EXERCISE SET:
1. In the EAGLE lab text, which frame is picked from the 'frames' library?
2. Say whether each statement agrees with the EAGLE lab text. Answer yes or no for each and quote the words that decide it.
(a) The capacitor in the parts list comes in SMD package 1206.
(b) The potentiometer is connected to the non-inverting input of the op-amp.
(c) The LED in the parts list is red.
3. Write out the part of the EAGLE lab text between "Every component has" and "project a name.", inclusive.

We will use EAGLE to design a printed circuit board (PCB) in this lab. We will use a free version in the lab but Autodesk provides its professional version free of charge to students after registration:

https://www.autodesk.com/products/eagle/free-download https://www.autodesk.com/support/technical/article/caas/sfdcarticles/sfdcarticles/Eagle-Education.html

EAGLE works in two steps, first, you have to create a schematic of your circuit. This is pretty straightforward as it uses standard primary symbols in its editor. The second step is positioning the components on a PCB and laying out (routing) the connections (traces) between them.

The task is to design a PCB for

Voltage Divider Circuit with LM358 Op-Amp, Potentiometer, and LED Output

Description:

This circuit is designed to create a voltage divider using an LM358 operational amplifier (op-amp) with the output connected to an LED for visual output indication. The voltage to be divided is applied to the non-inverting input of the op-amp through a voltage divider, while a potentiometer is connected to the inverting input, allowing for voltage control.

Components

Remember the difference between through-hole technology (THT) and surface-mount device (SMD) components to choose the appropriate one based on the type of component you have

list of Components

• LM358, Operational amplifier, Through hole, Two Op-Amps in one device

• Resistor, 10KOhm - 470 Ohm, SMD Package 1206, 4 pcs

• Capacitor, 10µF, SMD Package 1206, 1 pcs

• Pin Header, 1×2, THT, pitch 2.54mm

• potentiometer, THT, 10kOhm

• LED, SMD 1206, Green

Every component has an ECAD model which includes a Circuit symbol for the schematic, a Footprint for the board layout, and a 3D Model

Schematic

The following steps will guide you through the creation of the schematic file…

1. Start the EAGLE software from your computer's start menu.

2. In the EAGLE menu, locate the 'Projects' section and expand it.

3. Right-click on the 'project' folder and choose 'New Project.' Give your project a name.

4. Right-click on the project folder you created and select 'New' and then 'Schematic.'

5. In the new schematic window, go to 'File' and choose 'Save' to save your schematic file.

6. Begin your work by adding a frame to the document sheet. Click on the 'Add' icon on the left side of the EAGLE interface. In the new window, expand the 'frames' library and select “DINA4_L.” Click 'OK.' Click anywhere in the blank area to add the frame to your schematic. This frame will contain all the schematic components.

DATA SHOWN:
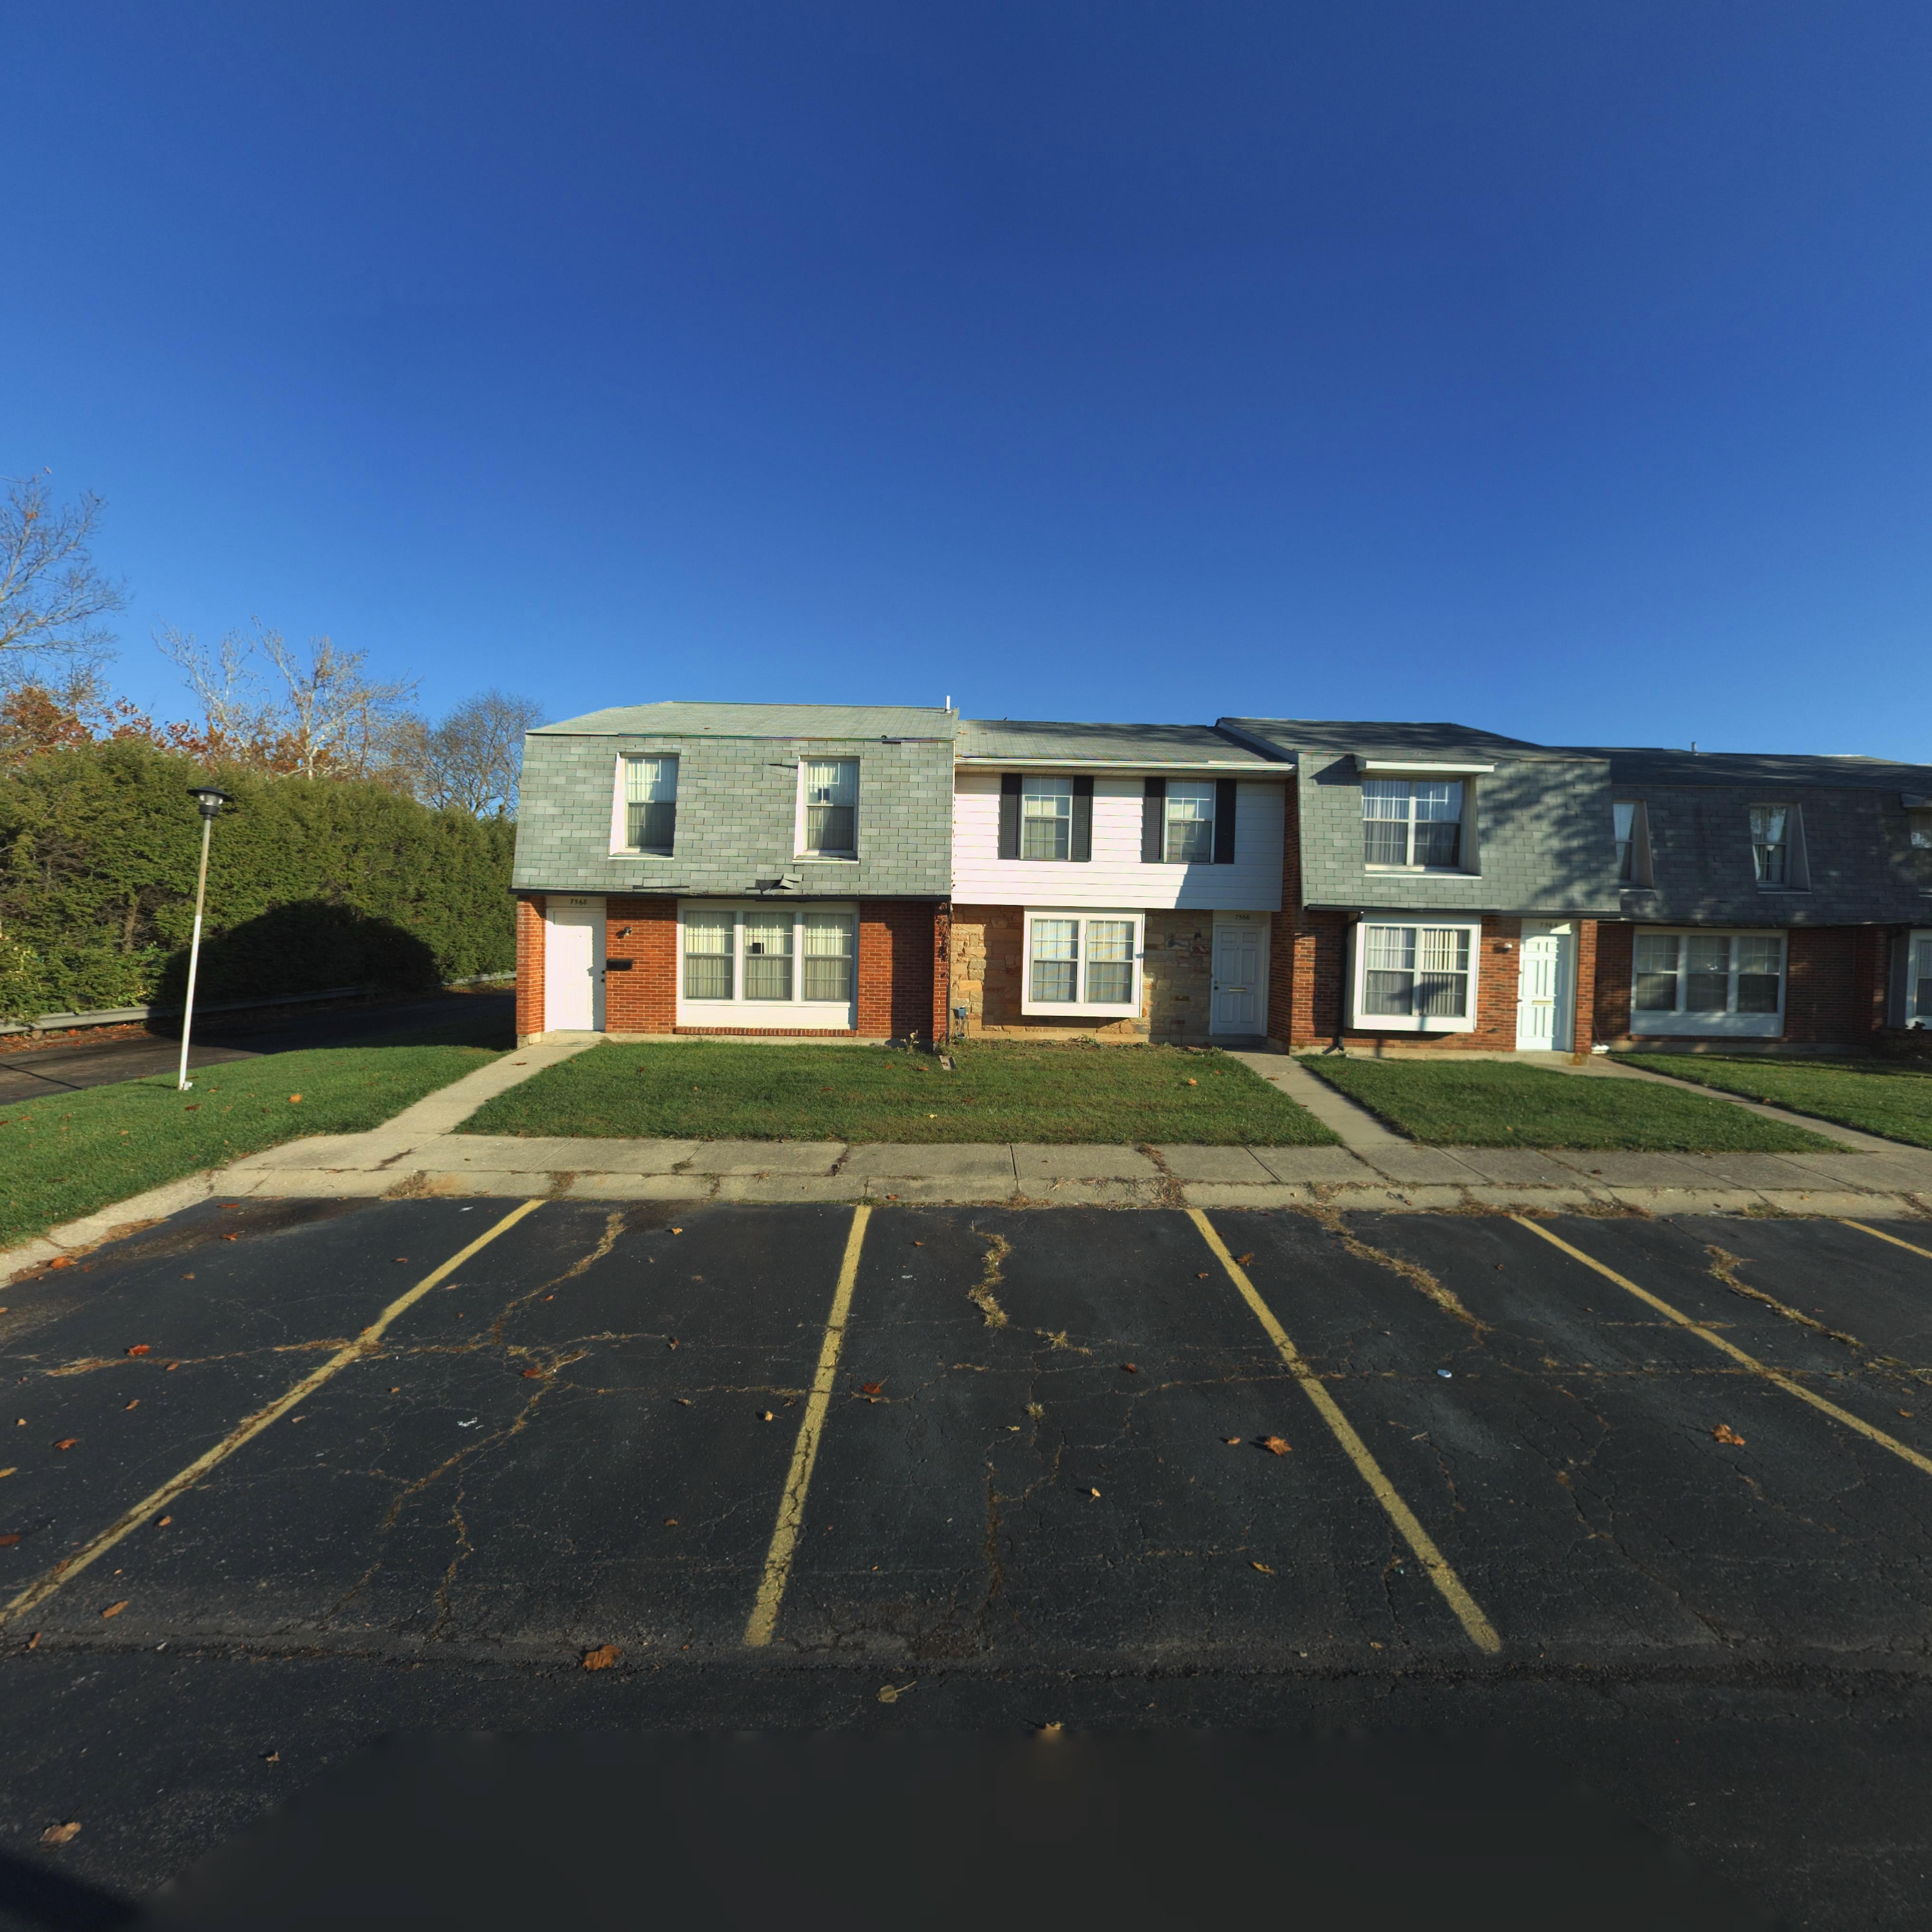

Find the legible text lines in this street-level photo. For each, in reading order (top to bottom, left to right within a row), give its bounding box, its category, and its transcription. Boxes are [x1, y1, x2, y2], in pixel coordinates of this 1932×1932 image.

[569, 898, 589, 906] StreetNumber: 7568
[1234, 913, 1251, 921] StreetNumber: 7566
[1538, 921, 1559, 929] StreetNumber: 756*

SOLUTION LIST:
1. DINA4_L

2.
(a) Yes: "Capacitor, 10µF, SMD Package 1206, 1 pcs"
(b) No: "a potentiometer is connected to the inverting input"
(c) No: "LED, SMD 1206, Green"

3.
Every component has an ECAD model which includes a Circuit symbol for the schematic, a Footprint for the board layout, and a 3D Model

Schematic

The following steps will guide you through the creation of the schematic file…

1. Start the EAGLE software from your computer's start menu.

2. In the EAGLE menu, locate the 'Projects' section and expand it.

3. Right-click on the 'project' folder and choose 'New Project.' Give your project a name.